Ante o exposto, DOU PARCIAL PROVIMENTO À APELAÇÃO, somente para explicitar a isenção do apelante quanto ao pagamento das custas processuais, mantendo-se, contudo, a condenação ao pagamento de honorários advocatícios sucumbenciais.

É o voto.

 

 

 

 

 

 

 

 

 



E M E N T A

 

APELAÇÃO. PROCESSUAL CIVIL. AÇÃO OBJETIVANDO A ANULAÇÃO DE COMPROMISSO DE AJUSTAMENTO DE CONDUTA. MPF E FUNAI. ILEGITIMIDADE ATIVA DO MUNICÍPIO. ISENÇÃO DE CUSTAS PROCESSUAIS. CONDENAÇÃO EM VERBAS HONORÁRIAS SUCUMBENCIAIS.

- Ação ajuizada pelo Município de Vicentina/MS objetivando a declaração de ineficácia do Compromisso de Ajustamento de Conduta - CAC celebrado entre o Ministério Público Federal e a FUNAI, em 12.11.2007, ou, subsidiariamente, a correspondente declaração de nulidade pela existência de simulação.

- Objeto do compromisso cinge-se à imposição à FUNAI do dever de constituir Grupos Técnicos – GT, coordenados por antropólogos especialistas com vistas à identificação e delimitação, sem prejuízos de outros, das Terras Indígenas nele descritas.

- Não se vislumbra afronta a bem jurídico de interesse do apelante, ao menos na fase processual existente à época do ajuizamento da ação.

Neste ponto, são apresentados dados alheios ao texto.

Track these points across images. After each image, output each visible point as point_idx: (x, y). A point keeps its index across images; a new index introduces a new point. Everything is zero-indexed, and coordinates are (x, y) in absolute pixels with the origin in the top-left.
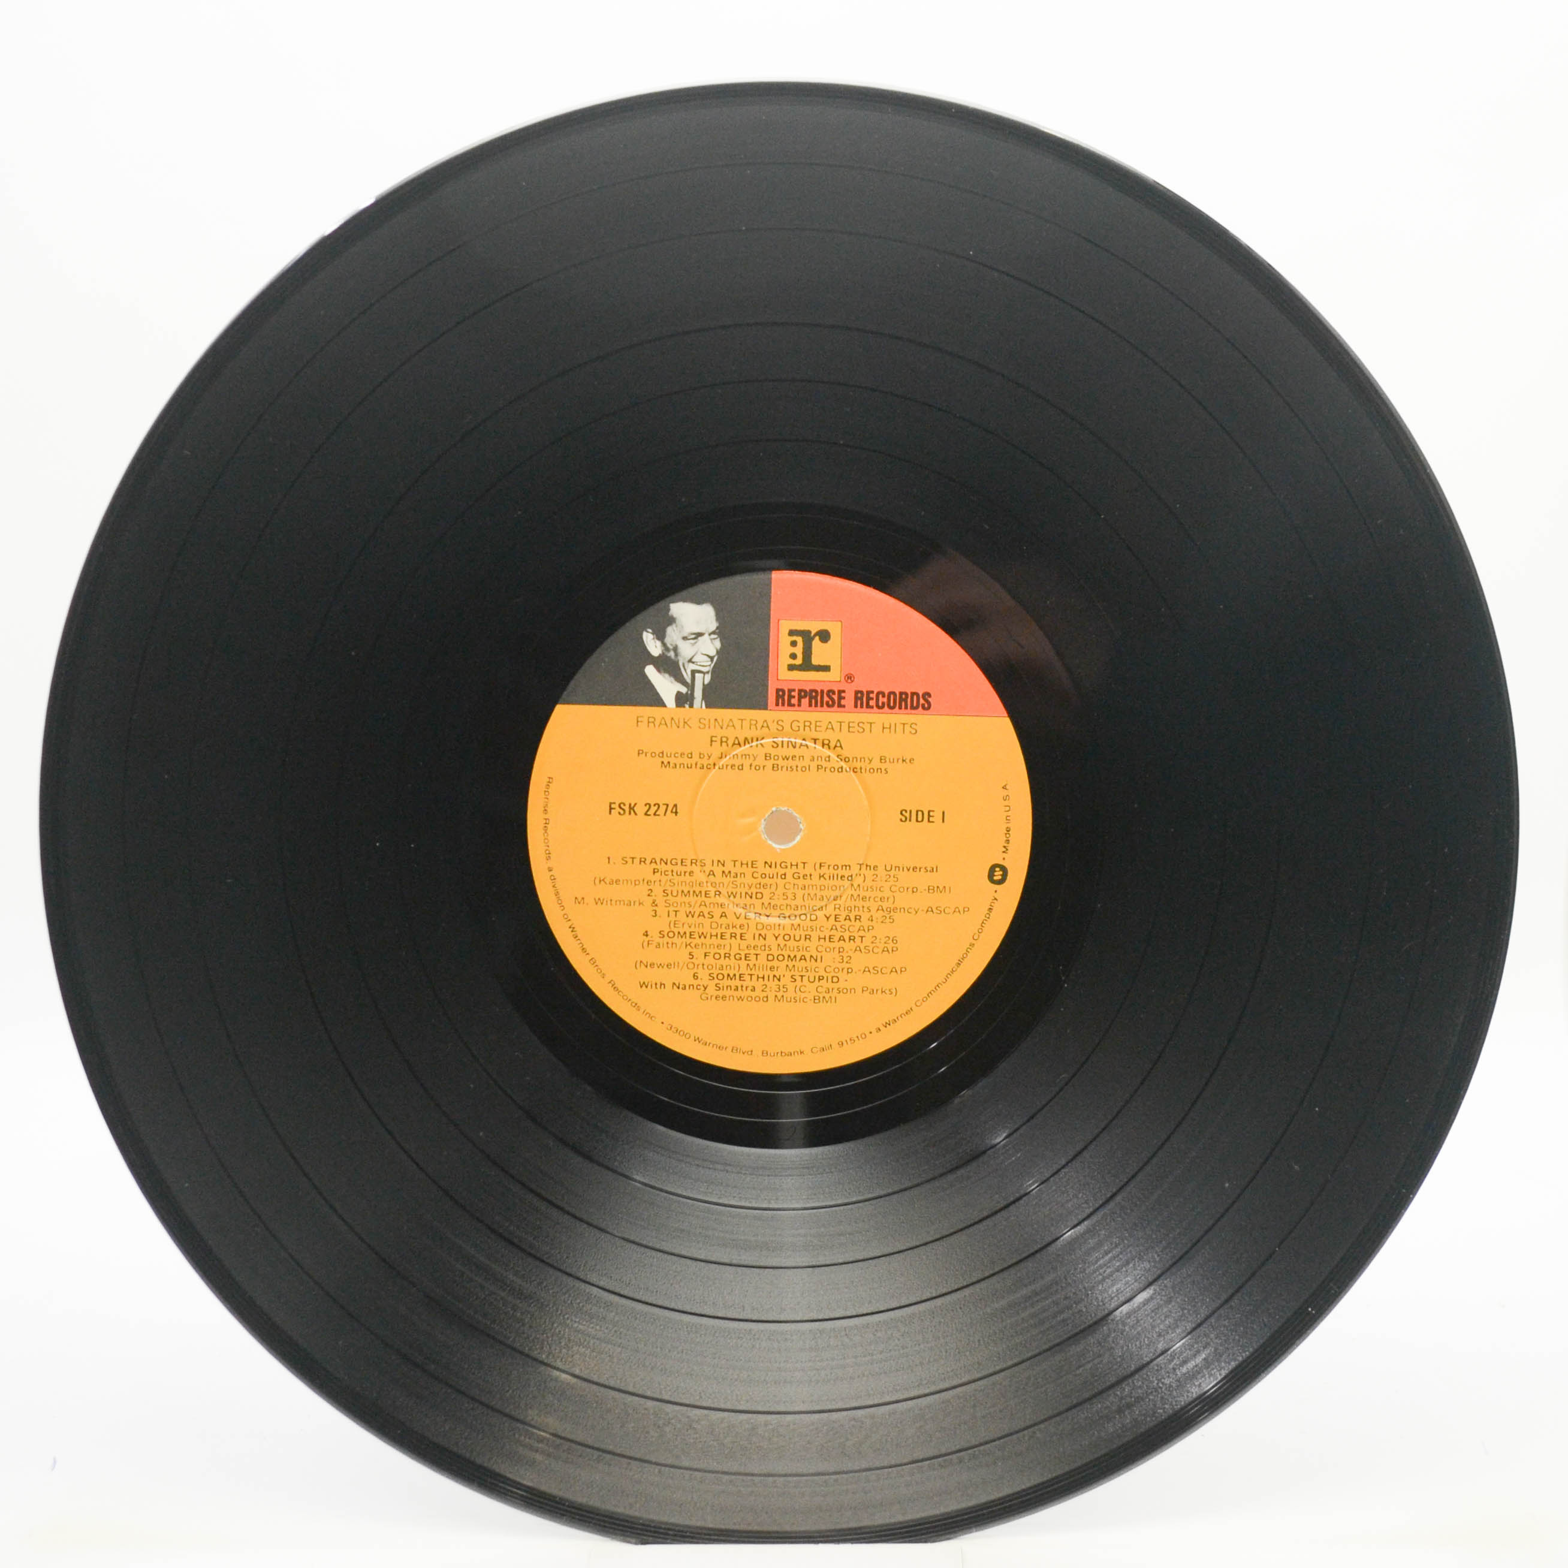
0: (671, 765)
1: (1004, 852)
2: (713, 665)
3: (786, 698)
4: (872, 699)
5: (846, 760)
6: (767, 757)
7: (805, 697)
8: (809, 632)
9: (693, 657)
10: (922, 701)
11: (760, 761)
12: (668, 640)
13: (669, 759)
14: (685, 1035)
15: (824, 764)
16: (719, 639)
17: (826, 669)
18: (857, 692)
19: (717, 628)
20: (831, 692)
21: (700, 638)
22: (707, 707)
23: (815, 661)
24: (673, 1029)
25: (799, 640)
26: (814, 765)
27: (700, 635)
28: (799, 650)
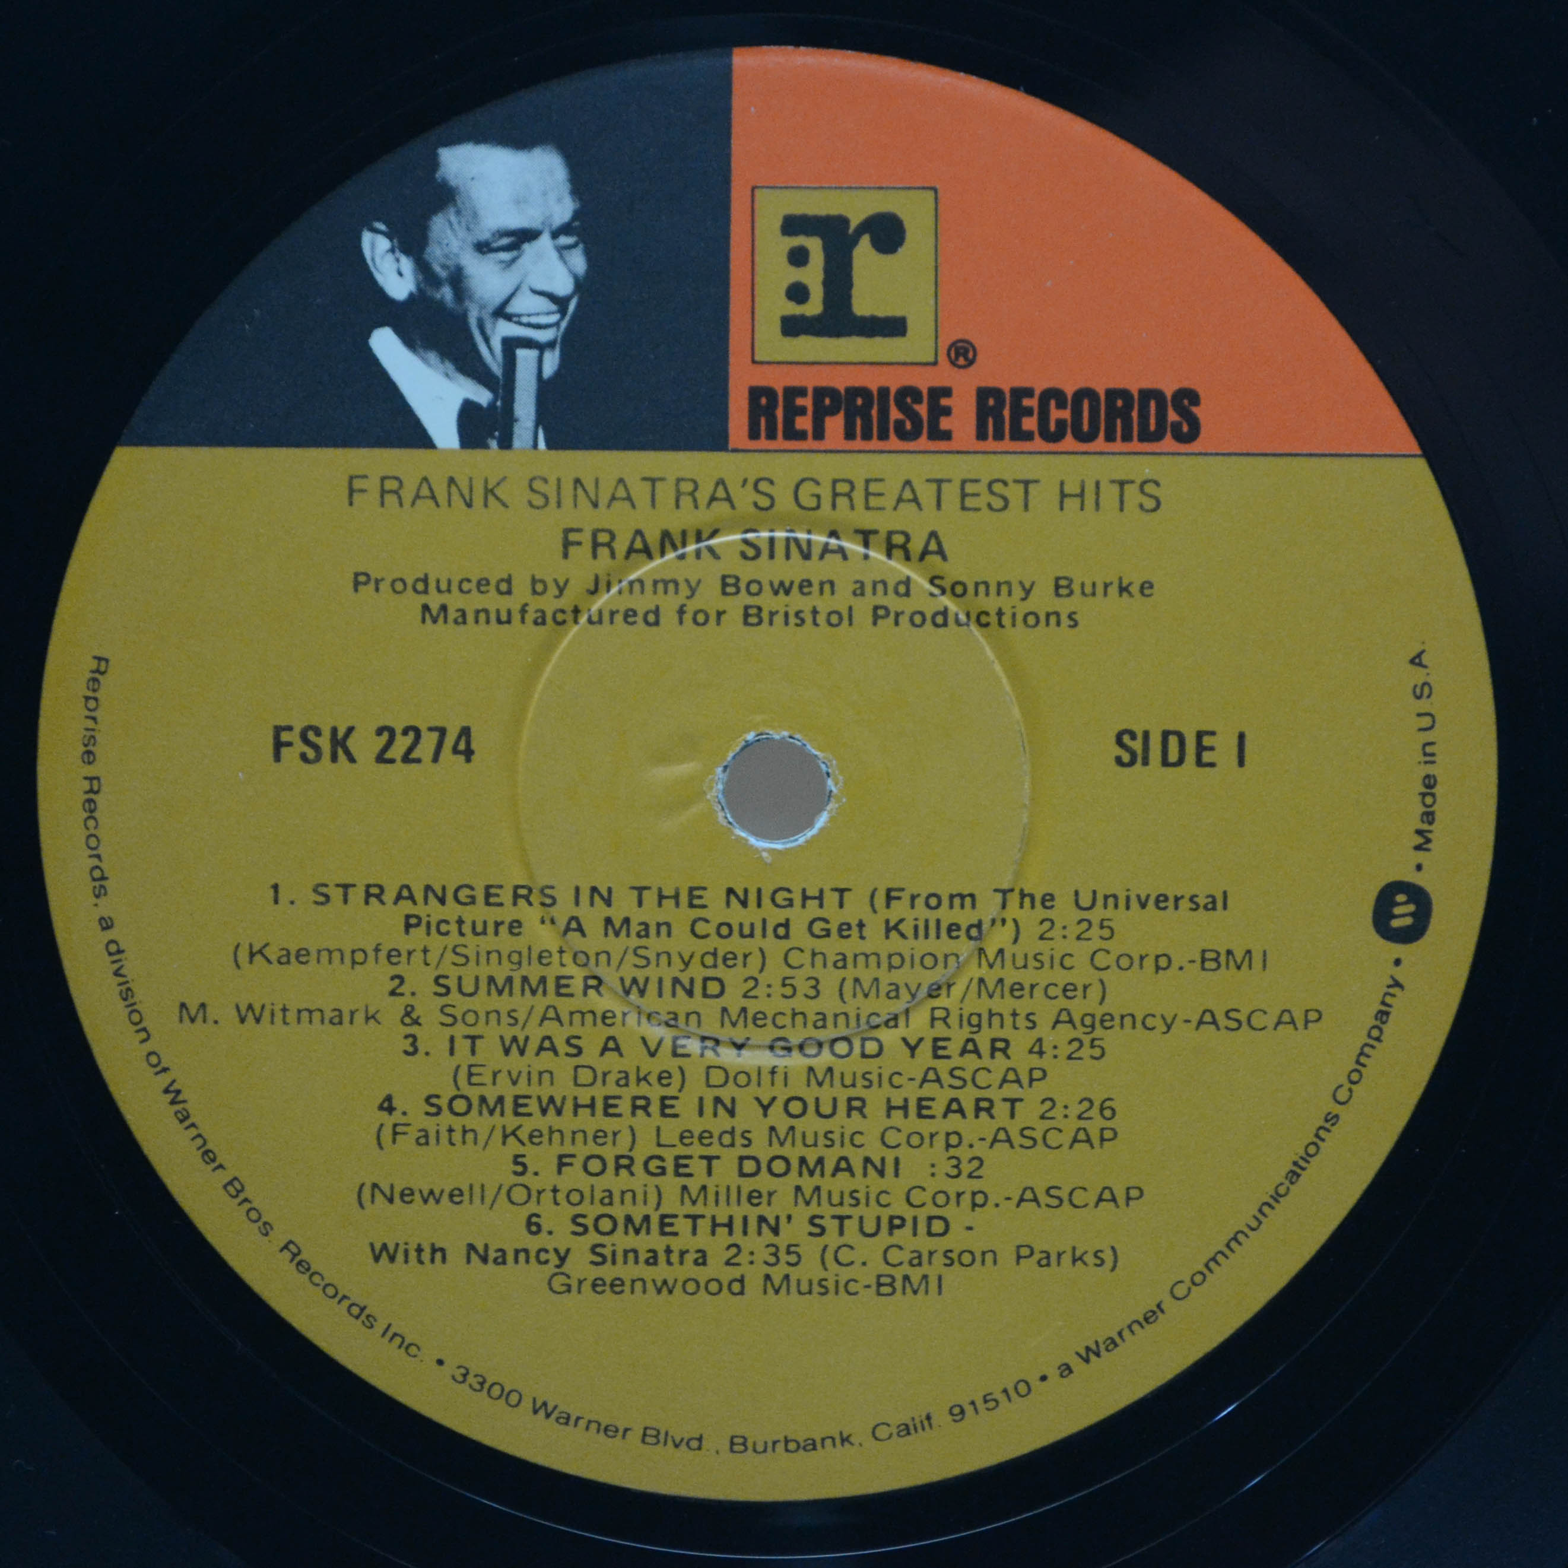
0: (452, 614)
1: (1418, 848)
2: (564, 324)
3: (780, 413)
4: (1029, 412)
5: (958, 590)
6: (728, 585)
7: (833, 411)
8: (844, 221)
9: (507, 301)
10: (1172, 416)
11: (709, 598)
12: (435, 254)
13: (444, 599)
14: (505, 1395)
15: (893, 602)
16: (581, 246)
17: (894, 327)
18: (983, 394)
19: (577, 215)
20: (909, 393)
21: (526, 246)
22: (551, 445)
23: (862, 305)
24: (471, 1379)
25: (814, 245)
26: (863, 608)
27: (524, 236)
28: (813, 275)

A simples instauração de equipes de trabalho corresponde a clara determinação constitucional, tratando-se, ainda, da delimitação de procedimentos administrativos necessários ao passo seguinte, qual seja, a instauração do correspondente processo administrativo para a demarcação das respectivas áreas, se for o caso.

- Instaurado o mencionado processo administrativo, o município poderá se manifestar, nos termos do art. 2º, § 8º do Decreto n. 1.775/1996. Precedentes.

- Apelação parcialmente provida somente para explicitar a isenção do apelante quanto ao pagamento das custas processuais, mantendo-se, contudo, a condenação ao pagamento de honorários advocatícios sucumbenciais.


  ACÓRDÃO

Vistos e relatados estes autos em que são partes as acima indicadas, a Segunda Turma decidiu, por unanimidade, dar parcial provimento à apelação, somente para explicitar a isenção do apelante quanto ao pagamento das custas processuais, mantendo-se, contudo, a condenação ao pagamento de honorários advocatícios sucumbenciais, nos termos do relatório e voto que ficam fazendo parte integrante do presente julgado.